The one year treasury rate was rising, reserves were exiting and leaving Yellen with the choice of selling her Treasury pile or letting seigniorage go up, yet again. She was facing a deposit run. If she chose to accept the rising seigniorage, then she impairs loan collateral much worse than before. That shrinks the fiat network.
Her very first duty is what? Keeping deposits and loans as moment matched as possible. There is no avoiding this. It happens, assets track liability, hunts them down. And fiat banks have that job. Yellen cannot let that fee jump as high as Treasury wants as this greatly impairs the fiat network which is still 60% private gdp.
Banks are the most liquid thing, if they have an arbitrage moment they get about one and a half steps to correct or the bank fails. These fiat banks were staring, then, at their fourth year of these fees, the customers automatically avoid them, with a few clicks into other corporate and stock and money market.

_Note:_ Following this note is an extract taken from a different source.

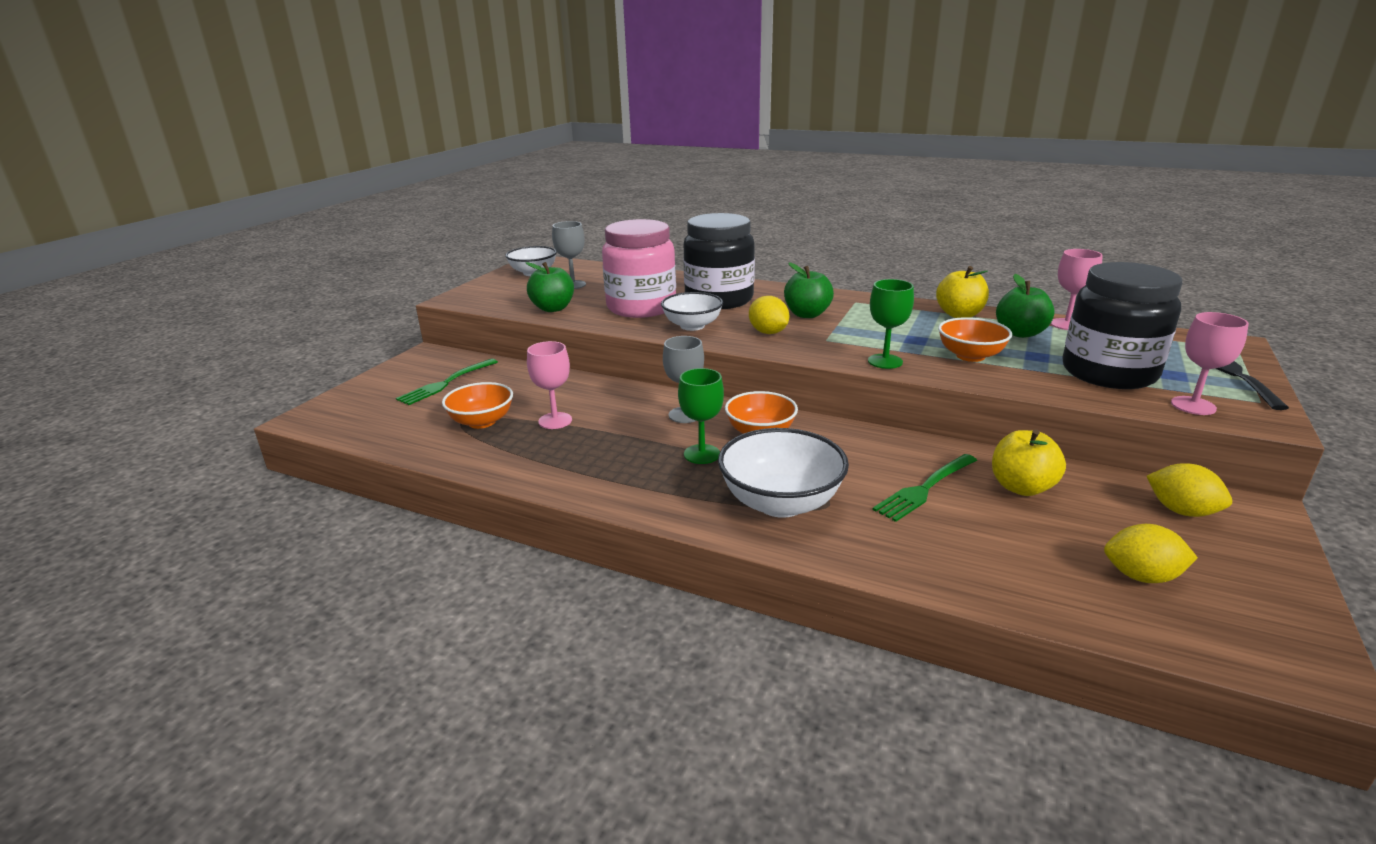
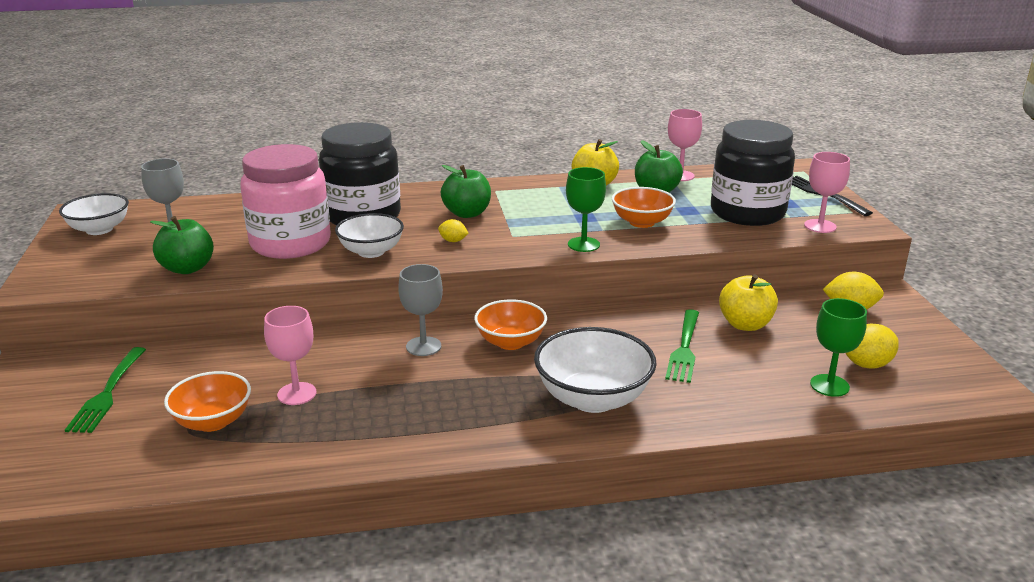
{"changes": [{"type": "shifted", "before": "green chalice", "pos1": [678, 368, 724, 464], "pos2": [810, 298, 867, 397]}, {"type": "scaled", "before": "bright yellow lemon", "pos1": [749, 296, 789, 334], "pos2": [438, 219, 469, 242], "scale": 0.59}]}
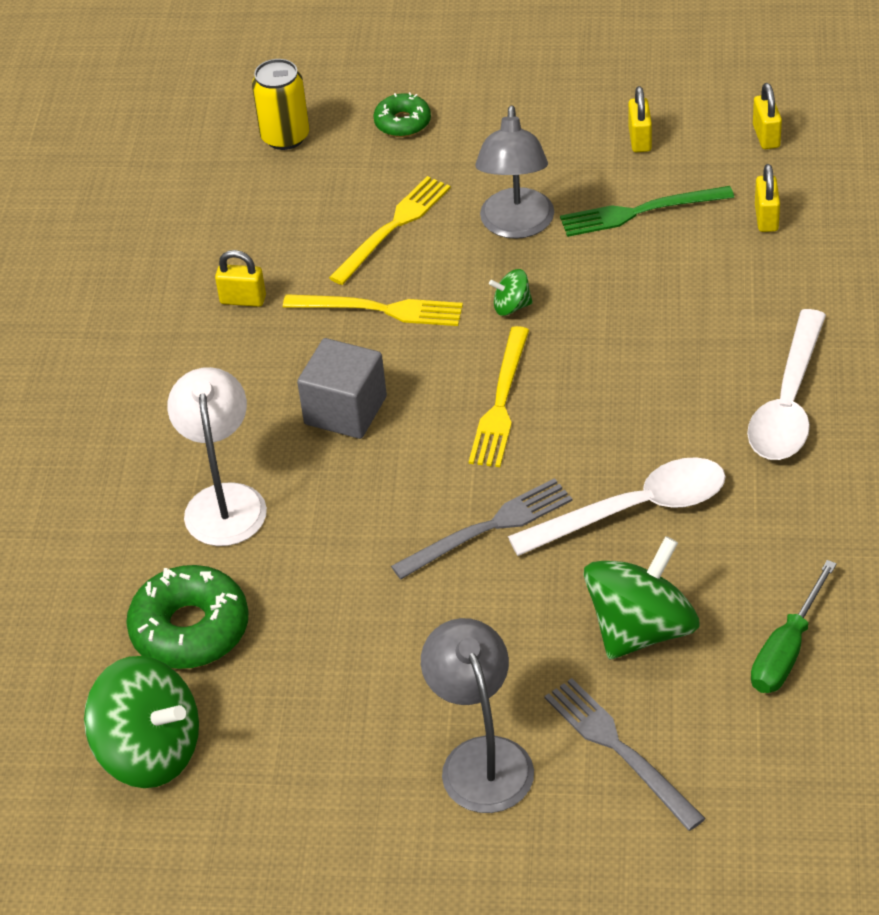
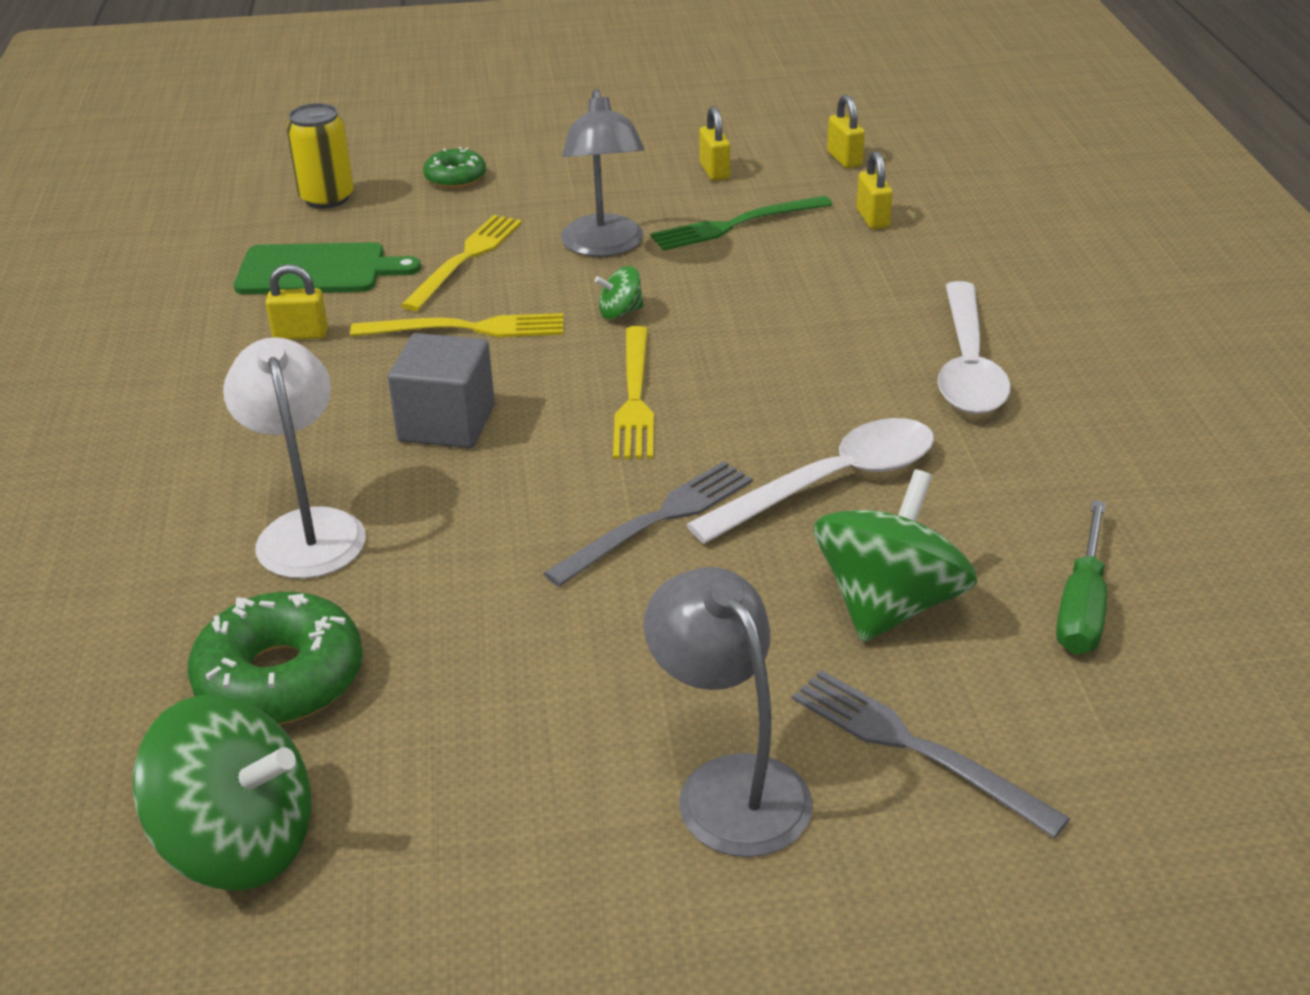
{"changes": [{"type": "new", "after": "green chopping board", "pos2": [234, 242, 421, 294]}]}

Yellen has to keep a fiat network alive, so does Powell. They will track reserves to the government one year, always, until that link is better managed.
Selgin and I differ on market size. That fiat network is so liquid that it can very rapidly segment into fee avoiders and tax payers. The fed itself is causing the former group to exit, a deposit run down the network robs fiat banks of share and they contract the net.